**Job**
Begin with the line containing "MARCHÉ LOCAL", end with the last line of the records, and retype everything in between exactly, without the pictures.

[Start of Attachment]

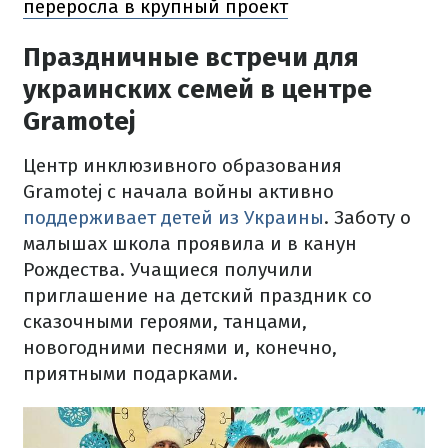
переросла в крупный проект
Праздничные встречи для
украинских семей в центре
Gramotej
Центр инклюзивного образования
Gramotej с начала войны активно
поддерживает детей из Украины
. Заботу о
малышах школа проявила и в канун
Рождества. Учащиеся получили
приглашение на детский праздник со
сказочными героями, танцами,
новогодними песнями и, конечно,
приятными подарками.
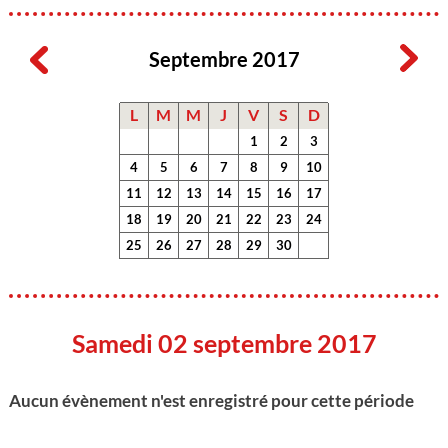
Septembre 2017
L
M
M
J
V
S
D
1
2
3
4
5
6
7
8
9
10
11
12
13
14
15
16
17
18
19
20
21
22
23
24
25
26
27
28
29
30
Samedi 02 septembre 2017
Aucun évènement n'est enregistré pour cette période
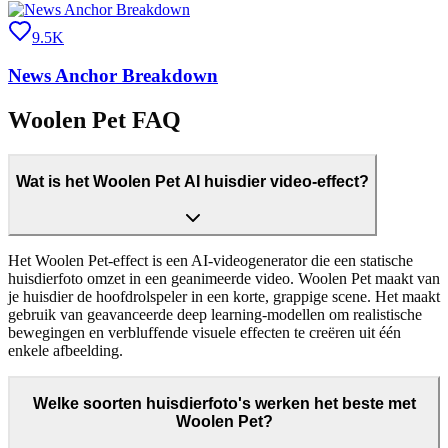
9.5K
News Anchor Breakdown
Woolen Pet FAQ
Wat is het Woolen Pet AI huisdier video-effect?
Het Woolen Pet-effect is een AI-videogenerator die een statische
huisdierfoto omzet in een geanimeerde video. Woolen Pet maakt van
je huisdier de hoofdrolspeler in een korte, grappige scene. Het maakt
gebruik van geavanceerde deep learning-modellen om realistische
bewegingen en verbluffende visuele effecten te creëren uit één
enkele afbeelding.
Welke soorten huisdierfoto's werken het beste met
Woolen Pet?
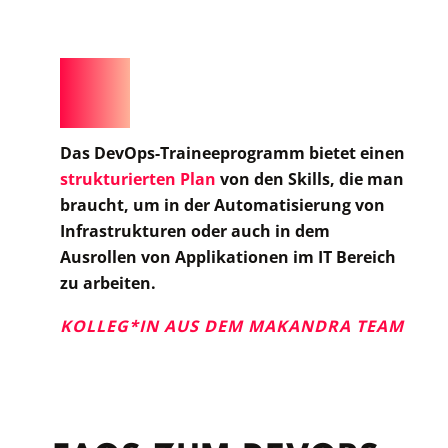
Das DevOps-Traineeprogramm bietet einen
strukturierten Plan
von den Skills, die man
braucht, um in der Automatisierung von
Infrastrukturen oder auch in dem
Ausrollen von Applikationen im IT Bereich
zu arbeiten.
KOLLEG*IN AUS DEM MAKANDRA TEAM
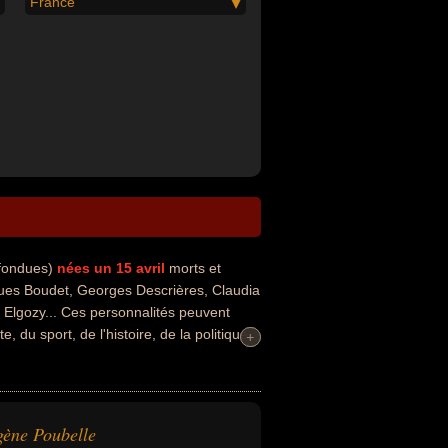
France
nfondues)
nées un 15 avril
morts et
es Boudet, Georges Descrières, Claudia
s Elgozy... Ces personnalités peuvent
 du sport, de l'histoire, de la politique,
+
+
ie, de l'enseignement ou de la science.
omme de loi, acteur, artiste, chanteur,
onnement, écologiste, enseignant, homme
nationalités au moment de leurs morts, ils
ène Poubelle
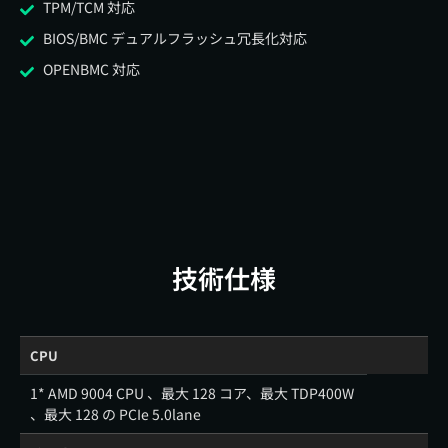
TPM/TCM 対応
BIOS/BMC デュアルフラッシュ冗長化対応
OPENBMC 対応
技術仕様
CPU
1* AMD 9004 CPU 、最大 128 コア、最大 TDP400W
、最大 128 の PCIe 5.0lane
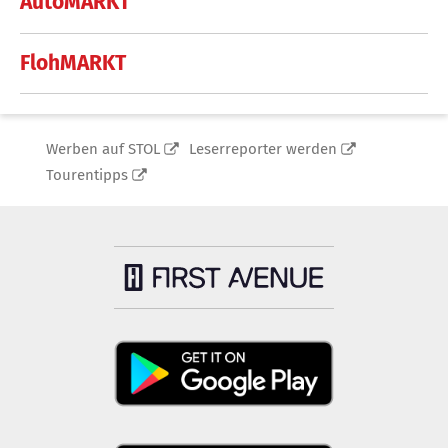
AutoMARKT
FlohMARKT
Werben auf STOL
Leserreporter werden
Tourentipps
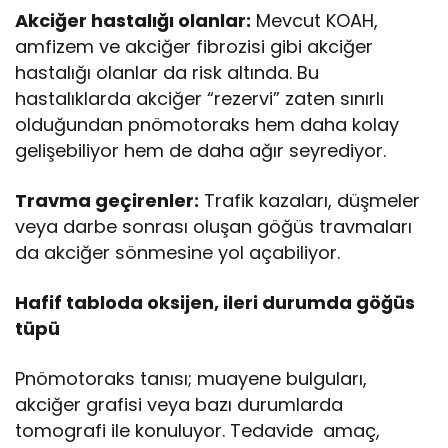
Akciğer hastalığı olanlar:
Mevcut KOAH,
amfizem ve akciğer fibrozisi gibi akciğer
hastalığı olanlar da risk altında. Bu
hastalıklarda akciğer “rezervi” zaten sınırlı
olduğundan pnömotoraks hem daha kolay
gelişebiliyor hem de daha ağır seyrediyor.
Travma geçirenler:
Trafik kazaları, düşmeler
veya darbe sonrası oluşan göğüs travmaları
da akciğer sönmesine yol açabiliyor.
Hafif tabloda oksijen, ileri durumda göğüs
tüpü
Pnömotoraks tanısı; muayene bulguları,
akciğer grafisi veya bazı durumlarda
tomografi ile konuluyor. Tedavide amaç,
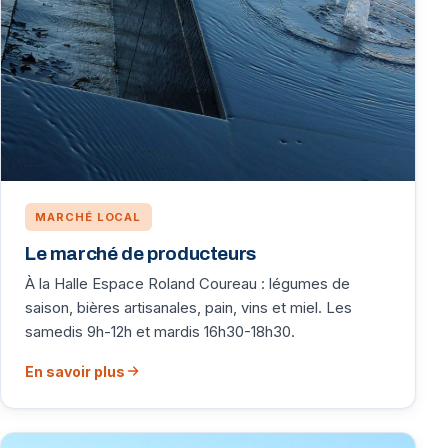
MARCHÉ LOCAL
Le marché de producteurs
À la Halle Espace Roland Coureau : légumes de
saison, bières artisanales, pain, vins et miel. Les
samedis 9h-12h et mardis 16h30-18h30.
En savoir plus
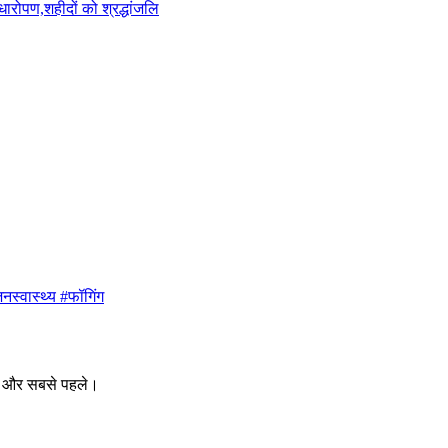
ारोपण,शहीदों को श्रद्धांजलि
नस्वास्थ्य #फॉगिंग
ीक और सबसे पहले।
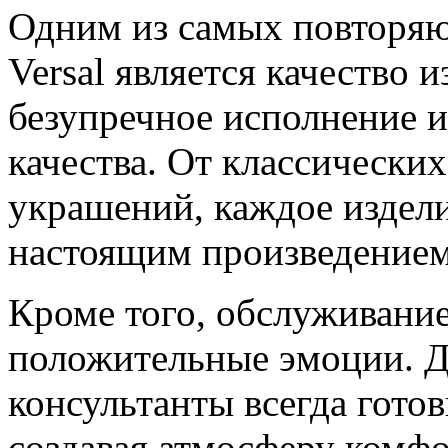
Одним из самых повторяю
Versal является качество 
безупречное исполнение 
качества. От классически
украшений, каждое изделие
настоящим произведением
Кроме того, обслуживание 
положительные эмоции. 
консультанты всегда гото
создавая атмосферу комфо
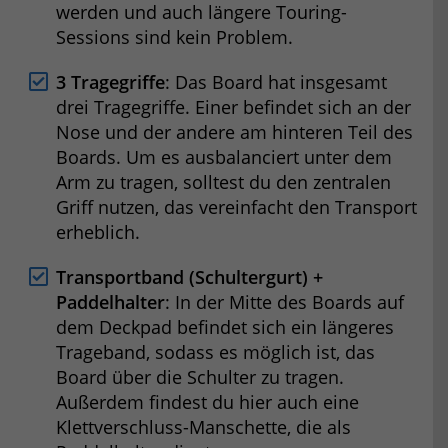
werden und auch längere Touring-
Sessions sind kein Problem.
3 Tragegriffe
: Das Board hat insgesamt
drei Tragegriffe. Einer befindet sich an der
Nose und der andere am hinteren Teil des
Boards. Um es ausbalanciert unter dem
Arm zu tragen, solltest du den zentralen
Griff nutzen, das vereinfacht den Transport
erheblich.
Transportband (Schultergurt) +
Paddelhalter
: In der Mitte des Boards auf
dem Deckpad befindet sich ein längeres
Trageband, sodass es möglich ist, das
Board über die Schulter zu tragen.
Außerdem findest du hier auch eine
Klettverschluss-Manschette, die als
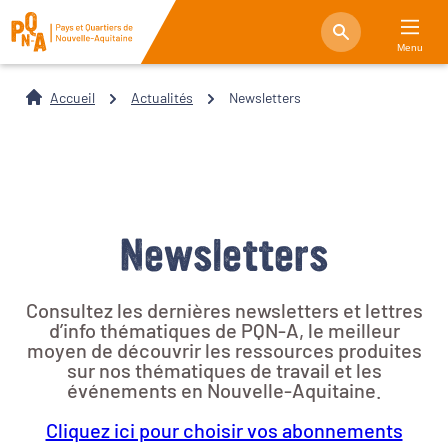
Menu
Accueil
Actualités
Newsletters
Newsletters
Consultez les dernières newsletters et lettres
d’info thématiques de PQN-A, le meilleur
moyen de découvrir les ressources produites
sur nos thématiques de travail et les
événements en Nouvelle-Aquitaine.
Cliquez ici pour choisir vos abonnements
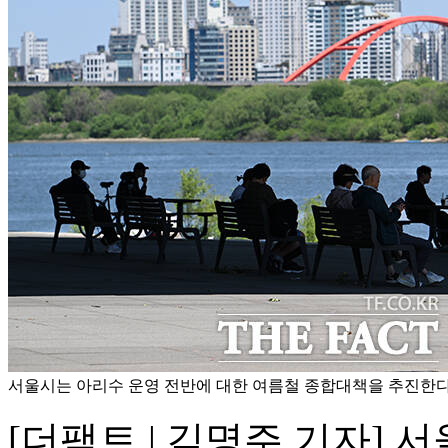
서울시는 아리수 운영 전반에 대한 여름철 종합대책을 추진한다고
[더팩트 | 김명주 기자]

[End of Attachment]

**Written answer**
MARCHÉ LOCAL
Le marché de producteurs
À la Halle Espace Roland Coureau : légumes de
saison, bières artisanales, pain, vins et miel. Les
samedis 9h-12h et mardis 16h30-18h30.
En savoir plus
ारोपण,शहीदों को श्रद्धांजलि
नस्वास्थ्य #फॉगिंग
ीक और सबसे पहले।
Одним из самых повторяю
Versal является качество 
безупречное исполнение 
качества. От классически
украшений, каждое изделие
настоящим произведением
Кроме того, обслуживание 
положительные эмоции. 
консультанты всегда гото
создавая атмосферу комфо
werden und auch längere Touring-
Sessions sind kein Problem.
3 Tragegriffe
: Das Board hat insgesamt
drei Tragegriffe. Einer befindet sich an der
Nose und der andere am hinteren Teil des
Boards. Um es ausbalanciert unter dem
Arm zu tragen, solltest du den zentralen
Griff nutzen, das vereinfacht den Transport
erheblich.
Transportband (Schultergurt) +
Paddelhalter
: In der Mitte des Boards auf
dem Deckpad befindet sich ein längeres
Trageband, sodass es möglich ist, das
Board über die Schulter zu tragen.
Außerdem findest du hier auch eine
Klettverschluss-Manschette, die als
Menu
Accueil
Actualités
Newsletters
Newsletters
Consultez les dernières newsletters et lettres
d’info thématiques de PQN-A, le meilleur
moyen de découvrir les ressources produites
sur nos thématiques de travail et les
événements en Nouvelle-Aquitaine.
Cliquez ici pour choisir vos abonnements
서울시는 아리수 운영 전반에 대한 여름철 종합대책을 추진한다고
[더팩트 | 김명주 기자]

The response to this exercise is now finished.